» Task to complete
Every line below containing the word "intelligent" should be found and copied.

Records contained in a dataset:
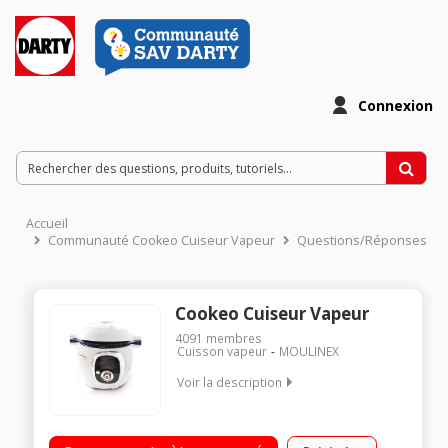
Connexion
Accueil
Communauté Cookeo Cuiseur Vapeur
Questions/Réponses
Cookeo Cuiseur Vapeur
4091
membres
Cuisson vapeur
MOULINEX
Voir la description
Multicuiseur intelligent 6 litres - 50 recettes enregistrées Guide
culinaire interactif et intelligent par ecran digital 4 modes de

» Answer to this problem
Multicuiseur intelligent 6 litres - 50 recettes enregistrées Guide
culinaire interactif et intelligent par ecran digital 4 modes de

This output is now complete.